Chinese e-commerce king tells U.S. businesses: Don’t follow the money

SHARE Chinese e-commerce king tells U.S. businesses: Don’t follow the money
SHARE Chinese e-commerce king tells U.S. businesses: Don’t follow the money

Jack Ma, founder and CEO of Chinese e-commerce giant Alibaba, told Chicago business people on Wednesday that they likely won’t succeed if they focus on making money.

Instead, Ma, speaking at the Millennium Knickerbocker Hotel, advised them to focus on customers, on making employees happy and on learning why other businesses fail.

Besides, he said, no one wants to listen if all you do is talk about making money.

Ma’s visit to Chicago is part of his initiative to attract more U.S. small businesses to join the Alibaba e-commerce platform.
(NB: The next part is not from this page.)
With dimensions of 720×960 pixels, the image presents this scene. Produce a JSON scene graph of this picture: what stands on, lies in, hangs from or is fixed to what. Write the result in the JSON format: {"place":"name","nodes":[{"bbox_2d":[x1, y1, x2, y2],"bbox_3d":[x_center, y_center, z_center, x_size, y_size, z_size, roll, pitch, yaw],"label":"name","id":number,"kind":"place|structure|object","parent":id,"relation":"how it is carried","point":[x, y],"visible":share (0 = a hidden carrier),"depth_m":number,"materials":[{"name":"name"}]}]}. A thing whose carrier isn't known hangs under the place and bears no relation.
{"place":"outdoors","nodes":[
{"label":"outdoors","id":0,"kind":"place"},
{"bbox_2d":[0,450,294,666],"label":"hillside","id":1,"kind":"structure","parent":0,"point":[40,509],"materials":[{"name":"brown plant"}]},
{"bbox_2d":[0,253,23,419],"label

He repeated his assurance that Alibaba has no aim to compete with Amazon but to introduce small businesses here to a booming Chinese middle class. He noted that Alibaba is an “e-commerce enabler” that facilitates small businesses’ sales, logistics, payment systems and deliveries.
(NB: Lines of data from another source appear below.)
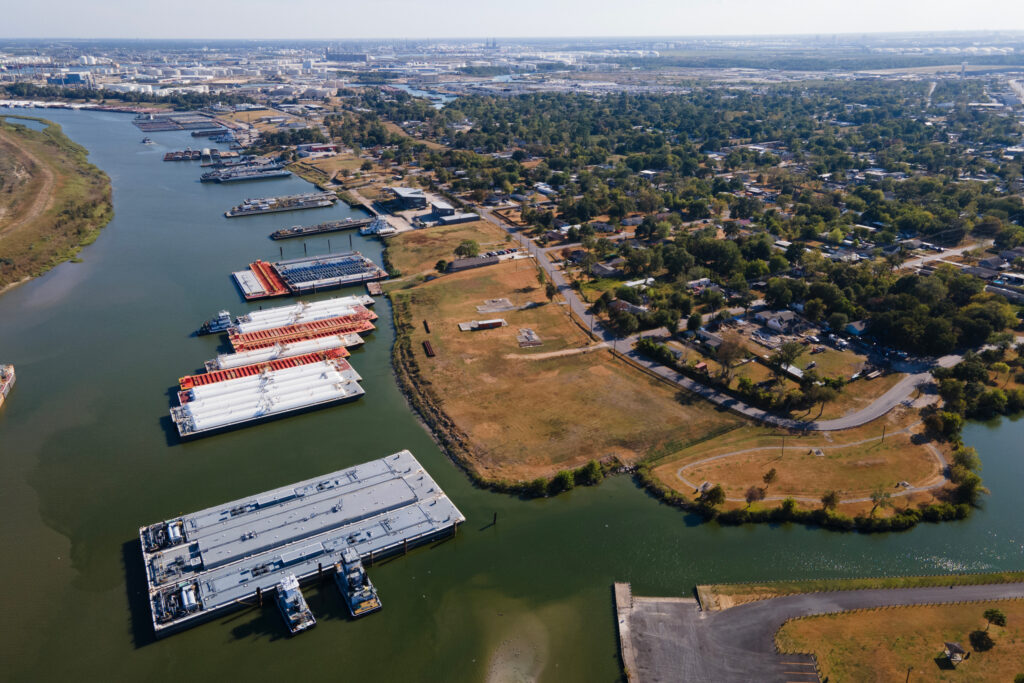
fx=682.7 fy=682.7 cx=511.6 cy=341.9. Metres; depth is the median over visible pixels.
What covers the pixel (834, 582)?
grass strip
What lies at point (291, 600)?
tugboat
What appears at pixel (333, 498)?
barge
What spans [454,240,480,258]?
tree
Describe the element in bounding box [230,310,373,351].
barge
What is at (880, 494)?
tree
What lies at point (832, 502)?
tree
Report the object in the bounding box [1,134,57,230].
dirt track
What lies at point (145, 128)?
barge
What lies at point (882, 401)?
road
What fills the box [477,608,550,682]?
sandbar
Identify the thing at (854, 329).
house
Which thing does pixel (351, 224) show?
barge
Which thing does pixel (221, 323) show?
boat
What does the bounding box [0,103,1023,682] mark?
river
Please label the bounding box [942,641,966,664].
small hut
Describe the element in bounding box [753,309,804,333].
house
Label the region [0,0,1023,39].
sky
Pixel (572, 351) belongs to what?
dirt path
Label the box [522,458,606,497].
shrub row
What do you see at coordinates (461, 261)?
building
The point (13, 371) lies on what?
barge
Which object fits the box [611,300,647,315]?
house
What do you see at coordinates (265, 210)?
barge
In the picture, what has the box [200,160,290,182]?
barge
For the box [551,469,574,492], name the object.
shrub
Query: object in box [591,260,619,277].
house
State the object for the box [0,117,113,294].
grassy bank
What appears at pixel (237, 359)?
barge
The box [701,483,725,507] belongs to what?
tree
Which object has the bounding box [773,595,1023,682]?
lawn
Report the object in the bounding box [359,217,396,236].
ship
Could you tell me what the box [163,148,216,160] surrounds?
barge
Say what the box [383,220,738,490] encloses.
grass field
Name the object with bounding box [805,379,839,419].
tree
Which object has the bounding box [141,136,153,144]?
boat
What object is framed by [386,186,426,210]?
warehouse
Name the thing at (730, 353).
tree
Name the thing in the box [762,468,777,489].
tree
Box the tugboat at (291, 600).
[274,574,315,634]
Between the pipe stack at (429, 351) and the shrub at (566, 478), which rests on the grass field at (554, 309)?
the pipe stack at (429, 351)
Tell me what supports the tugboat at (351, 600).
in the river
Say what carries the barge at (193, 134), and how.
in the river
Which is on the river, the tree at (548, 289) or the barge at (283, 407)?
the barge at (283, 407)
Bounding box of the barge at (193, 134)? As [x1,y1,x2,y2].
[191,127,231,138]
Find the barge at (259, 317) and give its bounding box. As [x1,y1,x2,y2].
[232,293,375,333]
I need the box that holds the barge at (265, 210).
[225,192,338,217]
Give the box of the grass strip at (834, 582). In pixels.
[696,573,1023,610]
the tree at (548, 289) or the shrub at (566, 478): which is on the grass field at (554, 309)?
the tree at (548, 289)
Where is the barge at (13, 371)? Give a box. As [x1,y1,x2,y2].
[0,363,15,405]
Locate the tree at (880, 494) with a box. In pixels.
[869,486,891,515]
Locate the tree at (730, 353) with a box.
[713,333,746,379]
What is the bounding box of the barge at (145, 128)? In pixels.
[134,112,218,130]
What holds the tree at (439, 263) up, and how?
on the grass field at (554, 309)
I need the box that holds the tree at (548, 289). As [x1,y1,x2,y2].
[541,277,557,301]
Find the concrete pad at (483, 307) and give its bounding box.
[476,298,515,313]
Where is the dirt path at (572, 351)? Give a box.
[506,341,611,359]
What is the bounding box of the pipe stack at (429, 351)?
[422,339,435,357]
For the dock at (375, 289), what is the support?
in the river
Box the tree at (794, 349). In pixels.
[772,340,804,371]
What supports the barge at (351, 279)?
in the river
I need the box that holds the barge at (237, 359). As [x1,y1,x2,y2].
[211,332,357,377]
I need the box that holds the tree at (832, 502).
[821,491,840,511]
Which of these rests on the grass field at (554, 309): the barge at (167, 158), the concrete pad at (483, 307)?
the concrete pad at (483, 307)
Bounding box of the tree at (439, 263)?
[435,258,449,271]
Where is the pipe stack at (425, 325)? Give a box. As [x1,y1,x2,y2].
[422,319,430,333]
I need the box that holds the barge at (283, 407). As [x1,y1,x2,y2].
[171,355,363,441]
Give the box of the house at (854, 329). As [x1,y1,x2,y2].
[844,319,869,336]
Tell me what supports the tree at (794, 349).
on the ground
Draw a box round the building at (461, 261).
[444,254,498,272]
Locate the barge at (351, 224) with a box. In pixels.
[270,217,372,239]
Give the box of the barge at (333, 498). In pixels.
[134,449,464,636]
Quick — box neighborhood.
[349,80,1023,379]
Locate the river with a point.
(447, 556)
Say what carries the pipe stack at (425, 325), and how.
on the grass field at (554, 309)
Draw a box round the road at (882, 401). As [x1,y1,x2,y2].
[465,205,951,433]
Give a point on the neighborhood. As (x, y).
(632, 140)
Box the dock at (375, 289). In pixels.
[366,280,383,295]
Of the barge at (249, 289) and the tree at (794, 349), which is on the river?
the barge at (249, 289)
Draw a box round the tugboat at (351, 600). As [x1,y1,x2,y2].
[333,548,382,617]
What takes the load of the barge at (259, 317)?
in the river
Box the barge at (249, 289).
[232,261,287,299]
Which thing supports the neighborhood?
on the ground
The Chinese middle class is expected to grow to more than 600 million from 300 million in the next 10 years, Ma said at the event, sponsored by American Express.

“They need good products, good services,” he said, noting that Chinese shoppers love American goods.
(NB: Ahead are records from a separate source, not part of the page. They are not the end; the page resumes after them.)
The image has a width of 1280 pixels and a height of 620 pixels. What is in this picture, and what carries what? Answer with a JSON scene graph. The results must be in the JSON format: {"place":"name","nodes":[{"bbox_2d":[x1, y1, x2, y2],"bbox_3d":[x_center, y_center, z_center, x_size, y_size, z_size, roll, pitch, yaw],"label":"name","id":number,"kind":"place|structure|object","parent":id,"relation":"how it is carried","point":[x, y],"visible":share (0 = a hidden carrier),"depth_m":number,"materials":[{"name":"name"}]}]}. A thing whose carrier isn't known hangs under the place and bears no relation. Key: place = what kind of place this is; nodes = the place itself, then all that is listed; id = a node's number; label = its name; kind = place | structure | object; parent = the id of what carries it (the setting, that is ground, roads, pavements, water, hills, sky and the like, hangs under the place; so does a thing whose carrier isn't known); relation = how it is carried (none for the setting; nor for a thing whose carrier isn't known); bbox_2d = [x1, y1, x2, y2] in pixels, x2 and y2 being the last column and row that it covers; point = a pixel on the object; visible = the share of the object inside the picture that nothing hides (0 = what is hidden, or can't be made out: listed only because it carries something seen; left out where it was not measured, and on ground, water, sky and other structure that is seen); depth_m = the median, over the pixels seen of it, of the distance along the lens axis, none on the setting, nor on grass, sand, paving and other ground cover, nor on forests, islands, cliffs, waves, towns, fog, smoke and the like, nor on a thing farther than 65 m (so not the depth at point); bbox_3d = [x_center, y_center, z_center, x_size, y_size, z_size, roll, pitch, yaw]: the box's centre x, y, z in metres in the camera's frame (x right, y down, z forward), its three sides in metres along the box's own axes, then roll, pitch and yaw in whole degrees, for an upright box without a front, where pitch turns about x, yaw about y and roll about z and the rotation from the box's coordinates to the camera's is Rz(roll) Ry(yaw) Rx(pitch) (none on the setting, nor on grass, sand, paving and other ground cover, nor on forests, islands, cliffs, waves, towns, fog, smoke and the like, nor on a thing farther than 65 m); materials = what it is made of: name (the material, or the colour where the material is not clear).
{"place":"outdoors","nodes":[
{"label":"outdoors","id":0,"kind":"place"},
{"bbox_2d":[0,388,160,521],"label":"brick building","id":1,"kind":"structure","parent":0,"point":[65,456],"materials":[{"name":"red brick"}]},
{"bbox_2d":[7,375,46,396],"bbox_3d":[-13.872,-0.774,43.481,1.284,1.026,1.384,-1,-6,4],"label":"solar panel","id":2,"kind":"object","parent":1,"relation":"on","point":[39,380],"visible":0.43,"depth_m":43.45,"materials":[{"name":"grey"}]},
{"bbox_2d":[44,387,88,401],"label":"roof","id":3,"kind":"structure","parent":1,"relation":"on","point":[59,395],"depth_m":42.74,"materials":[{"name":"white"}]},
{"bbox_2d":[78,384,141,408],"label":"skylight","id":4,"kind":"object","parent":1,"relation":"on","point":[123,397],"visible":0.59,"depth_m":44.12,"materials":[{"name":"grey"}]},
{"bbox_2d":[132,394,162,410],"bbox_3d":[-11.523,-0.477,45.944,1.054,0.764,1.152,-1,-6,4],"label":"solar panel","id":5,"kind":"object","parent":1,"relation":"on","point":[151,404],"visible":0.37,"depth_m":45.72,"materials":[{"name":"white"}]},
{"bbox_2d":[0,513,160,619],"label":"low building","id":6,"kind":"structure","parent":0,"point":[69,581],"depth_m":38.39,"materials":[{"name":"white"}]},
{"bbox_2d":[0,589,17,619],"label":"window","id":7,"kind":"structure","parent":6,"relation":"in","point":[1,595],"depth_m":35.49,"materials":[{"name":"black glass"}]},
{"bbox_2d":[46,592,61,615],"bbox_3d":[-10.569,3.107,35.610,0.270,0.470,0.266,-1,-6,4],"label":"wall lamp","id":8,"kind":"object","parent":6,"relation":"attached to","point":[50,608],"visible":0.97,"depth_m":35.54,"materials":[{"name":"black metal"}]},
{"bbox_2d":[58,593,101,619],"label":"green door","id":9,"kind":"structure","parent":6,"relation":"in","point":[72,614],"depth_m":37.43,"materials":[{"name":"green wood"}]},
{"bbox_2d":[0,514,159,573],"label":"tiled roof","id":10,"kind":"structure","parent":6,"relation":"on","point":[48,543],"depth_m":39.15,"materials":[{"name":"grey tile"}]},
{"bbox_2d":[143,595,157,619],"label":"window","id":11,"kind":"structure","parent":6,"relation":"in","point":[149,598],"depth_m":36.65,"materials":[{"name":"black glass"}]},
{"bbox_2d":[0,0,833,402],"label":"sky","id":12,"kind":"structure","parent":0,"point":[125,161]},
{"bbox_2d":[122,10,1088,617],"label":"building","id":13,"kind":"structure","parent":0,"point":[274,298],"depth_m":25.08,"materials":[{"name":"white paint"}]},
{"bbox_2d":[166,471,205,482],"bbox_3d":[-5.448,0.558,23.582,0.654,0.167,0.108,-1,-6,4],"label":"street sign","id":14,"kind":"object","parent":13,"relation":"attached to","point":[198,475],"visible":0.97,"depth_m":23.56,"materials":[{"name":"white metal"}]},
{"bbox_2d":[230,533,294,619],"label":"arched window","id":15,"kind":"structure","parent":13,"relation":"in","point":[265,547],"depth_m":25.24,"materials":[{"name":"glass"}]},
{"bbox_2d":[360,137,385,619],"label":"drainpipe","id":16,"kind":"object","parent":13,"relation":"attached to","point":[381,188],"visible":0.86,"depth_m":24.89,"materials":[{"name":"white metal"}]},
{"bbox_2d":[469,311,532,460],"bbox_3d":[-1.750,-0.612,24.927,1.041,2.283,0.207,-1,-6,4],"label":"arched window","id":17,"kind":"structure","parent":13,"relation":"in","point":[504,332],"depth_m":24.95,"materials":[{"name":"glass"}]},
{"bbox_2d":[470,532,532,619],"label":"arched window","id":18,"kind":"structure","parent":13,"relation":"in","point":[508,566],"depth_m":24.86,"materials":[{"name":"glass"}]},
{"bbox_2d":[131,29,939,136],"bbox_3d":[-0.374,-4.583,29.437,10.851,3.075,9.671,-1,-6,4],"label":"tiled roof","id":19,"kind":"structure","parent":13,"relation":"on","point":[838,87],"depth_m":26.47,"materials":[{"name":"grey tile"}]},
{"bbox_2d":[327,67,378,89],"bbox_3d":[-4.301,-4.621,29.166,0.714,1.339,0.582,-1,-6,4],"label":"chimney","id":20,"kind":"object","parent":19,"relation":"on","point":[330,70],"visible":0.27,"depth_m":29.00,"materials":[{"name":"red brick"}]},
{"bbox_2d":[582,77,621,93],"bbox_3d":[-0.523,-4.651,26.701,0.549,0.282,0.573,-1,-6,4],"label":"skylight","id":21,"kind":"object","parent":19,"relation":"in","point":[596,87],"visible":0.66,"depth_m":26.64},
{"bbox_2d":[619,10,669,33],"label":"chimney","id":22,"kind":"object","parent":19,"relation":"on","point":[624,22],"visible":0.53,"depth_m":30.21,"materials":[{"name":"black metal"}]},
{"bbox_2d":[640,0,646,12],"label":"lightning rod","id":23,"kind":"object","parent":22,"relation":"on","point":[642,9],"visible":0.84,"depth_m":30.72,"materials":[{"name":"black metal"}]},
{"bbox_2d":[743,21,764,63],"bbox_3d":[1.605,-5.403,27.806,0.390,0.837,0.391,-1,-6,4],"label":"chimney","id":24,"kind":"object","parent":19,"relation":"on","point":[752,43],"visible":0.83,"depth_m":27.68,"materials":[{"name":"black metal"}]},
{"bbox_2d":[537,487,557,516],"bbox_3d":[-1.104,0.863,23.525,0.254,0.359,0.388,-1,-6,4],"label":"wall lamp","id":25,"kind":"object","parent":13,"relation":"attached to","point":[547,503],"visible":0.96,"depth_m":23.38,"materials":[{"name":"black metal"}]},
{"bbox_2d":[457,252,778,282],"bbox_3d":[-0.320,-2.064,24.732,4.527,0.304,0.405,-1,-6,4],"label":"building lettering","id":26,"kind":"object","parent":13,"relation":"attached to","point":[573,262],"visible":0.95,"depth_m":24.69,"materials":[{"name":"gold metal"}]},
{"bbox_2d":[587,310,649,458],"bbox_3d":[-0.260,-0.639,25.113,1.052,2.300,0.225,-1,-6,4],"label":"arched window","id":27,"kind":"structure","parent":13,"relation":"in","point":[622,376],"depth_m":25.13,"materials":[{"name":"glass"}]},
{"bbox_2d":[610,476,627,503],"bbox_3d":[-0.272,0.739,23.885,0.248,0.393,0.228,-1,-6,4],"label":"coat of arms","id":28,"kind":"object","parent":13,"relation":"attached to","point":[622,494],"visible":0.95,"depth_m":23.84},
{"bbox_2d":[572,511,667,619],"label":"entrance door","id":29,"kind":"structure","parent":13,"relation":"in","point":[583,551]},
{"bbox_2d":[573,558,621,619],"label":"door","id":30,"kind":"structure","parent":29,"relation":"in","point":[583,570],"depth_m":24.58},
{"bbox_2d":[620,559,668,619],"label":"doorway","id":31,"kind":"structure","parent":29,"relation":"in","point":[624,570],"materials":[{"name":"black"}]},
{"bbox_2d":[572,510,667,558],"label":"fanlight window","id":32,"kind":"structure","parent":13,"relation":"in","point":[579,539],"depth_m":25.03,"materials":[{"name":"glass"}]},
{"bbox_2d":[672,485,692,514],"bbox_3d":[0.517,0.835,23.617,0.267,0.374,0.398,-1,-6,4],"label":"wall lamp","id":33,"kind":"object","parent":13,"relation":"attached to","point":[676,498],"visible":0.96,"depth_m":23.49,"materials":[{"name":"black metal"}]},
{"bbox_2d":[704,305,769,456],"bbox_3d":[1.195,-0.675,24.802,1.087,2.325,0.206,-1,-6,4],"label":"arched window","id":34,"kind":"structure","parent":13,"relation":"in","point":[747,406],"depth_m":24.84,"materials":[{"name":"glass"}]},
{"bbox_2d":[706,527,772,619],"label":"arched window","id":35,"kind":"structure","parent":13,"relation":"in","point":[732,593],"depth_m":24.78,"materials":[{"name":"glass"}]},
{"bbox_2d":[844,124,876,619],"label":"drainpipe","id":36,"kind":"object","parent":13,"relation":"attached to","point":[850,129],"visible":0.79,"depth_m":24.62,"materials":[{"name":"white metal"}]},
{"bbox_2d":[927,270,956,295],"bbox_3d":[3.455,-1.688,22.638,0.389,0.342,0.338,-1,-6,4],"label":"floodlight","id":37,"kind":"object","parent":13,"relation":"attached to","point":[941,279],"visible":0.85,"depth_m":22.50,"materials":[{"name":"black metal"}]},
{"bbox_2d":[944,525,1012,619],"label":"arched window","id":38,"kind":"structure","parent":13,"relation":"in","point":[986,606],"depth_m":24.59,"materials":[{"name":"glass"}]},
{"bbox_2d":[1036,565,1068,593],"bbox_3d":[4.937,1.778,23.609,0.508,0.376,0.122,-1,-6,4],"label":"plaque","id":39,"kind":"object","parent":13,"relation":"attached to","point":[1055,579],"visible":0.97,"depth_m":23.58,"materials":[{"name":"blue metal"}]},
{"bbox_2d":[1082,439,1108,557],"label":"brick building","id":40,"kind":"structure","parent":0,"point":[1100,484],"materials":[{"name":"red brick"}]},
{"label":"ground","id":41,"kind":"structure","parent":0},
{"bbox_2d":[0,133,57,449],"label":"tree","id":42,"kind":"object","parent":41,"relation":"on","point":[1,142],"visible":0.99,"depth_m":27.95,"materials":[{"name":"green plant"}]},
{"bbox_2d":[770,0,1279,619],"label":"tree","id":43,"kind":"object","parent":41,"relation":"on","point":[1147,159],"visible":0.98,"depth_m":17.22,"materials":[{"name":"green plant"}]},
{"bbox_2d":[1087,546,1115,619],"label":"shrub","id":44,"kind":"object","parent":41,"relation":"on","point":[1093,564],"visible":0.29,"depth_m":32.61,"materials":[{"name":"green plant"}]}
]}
Ma and American Express Chairman Ken Chenault asked each other questions while appearing together on stage at the noon-time event.

Ma said that 57 percent of sellers on his e-commerce site are women — and women, he added, generally are better at making products user-friendly.

Also important, he said, is for businesses to respect, rely on, listen to and train young people.

Ma started Alibaba.com in 1999 to help businesses connect to other businesses; today, 10 million small businesses operate on the platform.

“Why are we still surviving?” he said. “At first, it was the passion. Now, it’s more like responsibility and love” for helping small businesses.

He predicted that Alibaba will exceed $1 trillion in U.S. sales in 5 years.

Ma, who started the company in his garage, is now the second-richest man in China, and Alibaba is valued at $220 billion on the New York Stock Exchange.